My husband Chris, a financial analyst, copes better than me. Of course he does – his career hasn’t suffered. Because I’m the primary carer he can be at his desk from 7am to 7pm. He goes abroad for business meetings. He’s a brilliant dad, but sometimes I feel resentful. My salary may not be as high as his, but my job was no less hard fought for.
Why don’t working fathers worry in the way mothers do? Elle Boag believes it’s down to social conditioning. “Men are programmed to see their job as provider, so they don’t suffer guilt when they’re not at home. Even as preschoolers children learn that men – like Postman Pat and Fireman Sam – are the workers.”
I am lucky to have the option of quitting work, but I can think of nothing worse. Not one of my graduate friends is a stay-at-home mother. Our careers didn’t happen by accident. They’re too precious to squander.
And given that I have been a mother for three years and a journalist for 13, it’s not surprising that my identity is still as defined by my career as it is by motherhood. Why would I go to great lengths to get a first-class degree and fight my way on to the career ladder, only to give it all up a decade later?
I, like other working mothers of my generation, was set up to fail. The idea that we could “have it all” was a misleading fallacy.

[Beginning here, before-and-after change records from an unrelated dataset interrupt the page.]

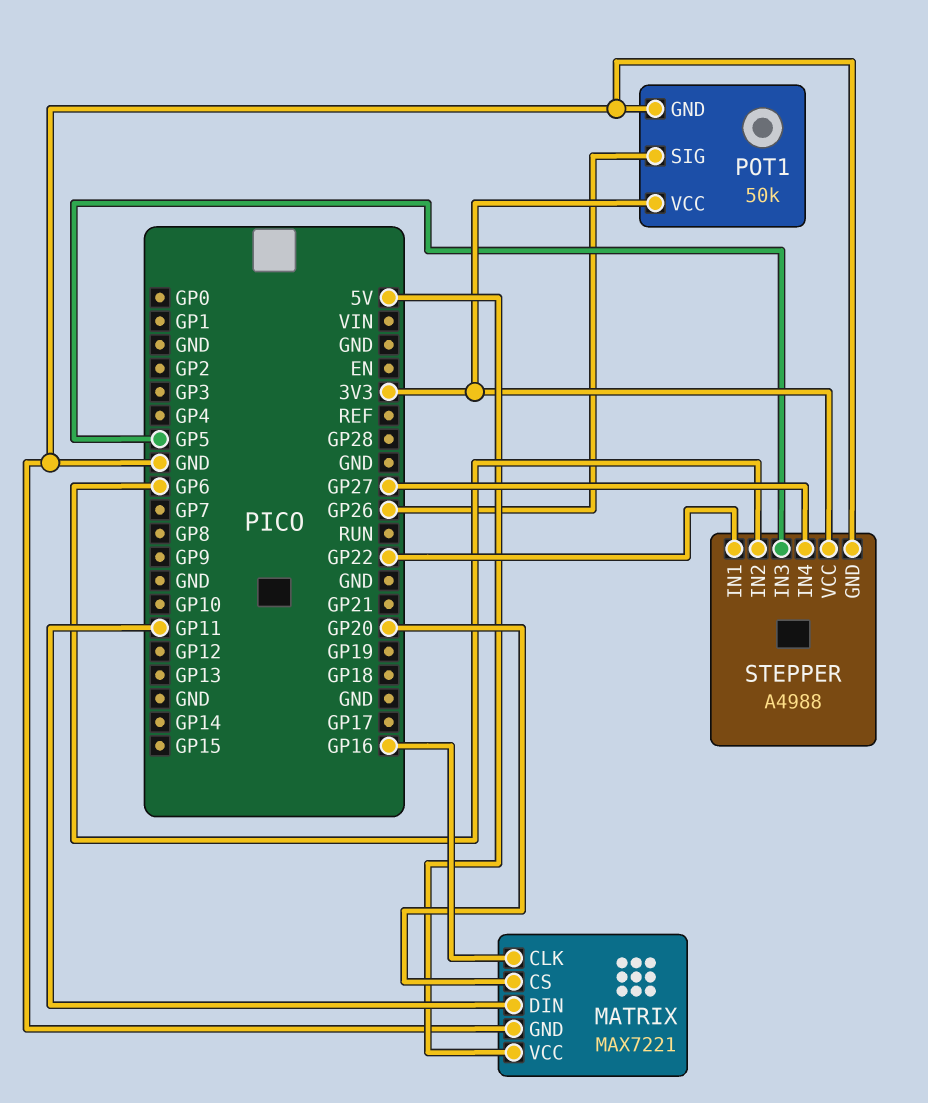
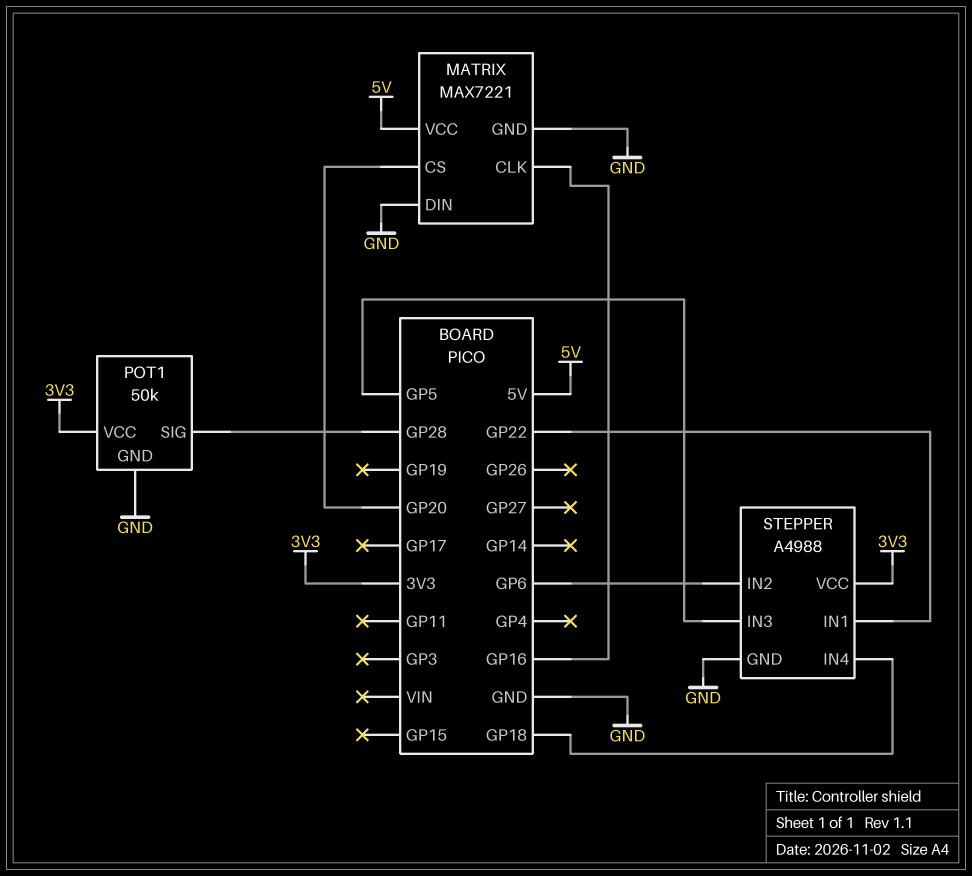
MATRIX pin DIN: GP11 -> GND
POT1 pin SIG: GP26 -> GP28
STEPPER pin IN4: GP27 -> GP18

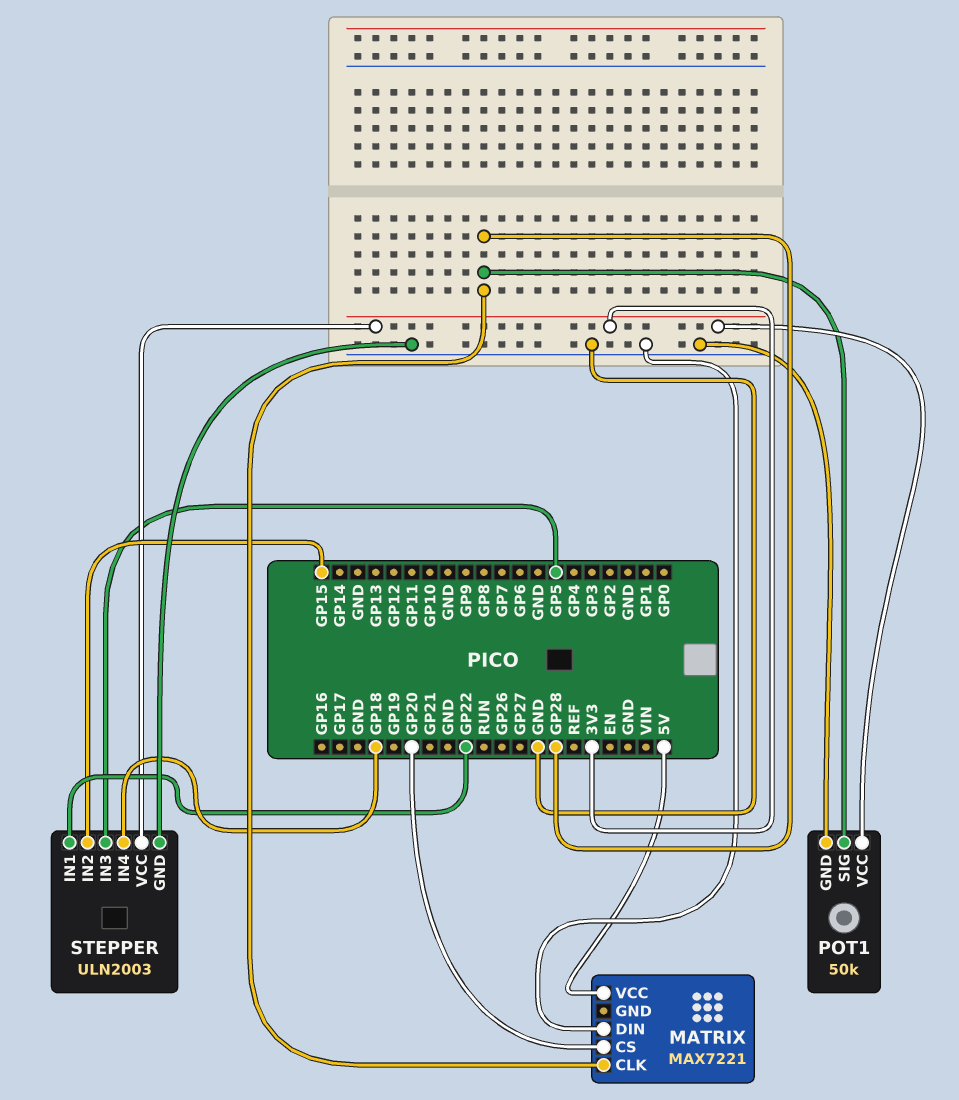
MATRIX pin CLK: GP16 -> GP28
MATRIX pin GND: GND -> none
STEPPER: A4988 -> ULN2003
STEPPER pin IN2: GP6 -> GP15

And it’s a recent one. In 1975 only 40 per cent of mothers worked, compared with 67 per cent today. But we are better educated and more ambitious than our mothers’ generation – for most women, going back to work is now the norm and a financially necessary.
Yes, cheaper and better childcare would help. Employers could do more, too, by supporting those buckling under the pressure by offering flexible hours that don’t hinder career development. We also need to shift responsibility on to partners.
Most importantly, however, we must lower our expectations of ourselves and realise that, whether we like it or not, motherhood will affect our potential at work. We must learn to say no when we feel overwhelmed, and stop beating ourselves up when our efforts fall short of perfection. We must be honest with our employers – and ourselves – about how much time we can devote to work.
We can’t expect to compete with women who don’t have children or perform as well as we did pre-motherhood. It is disingenuous and self-defeating to try. Accepting our limitations is the only way we will keep our careers, our families and our sanity intact.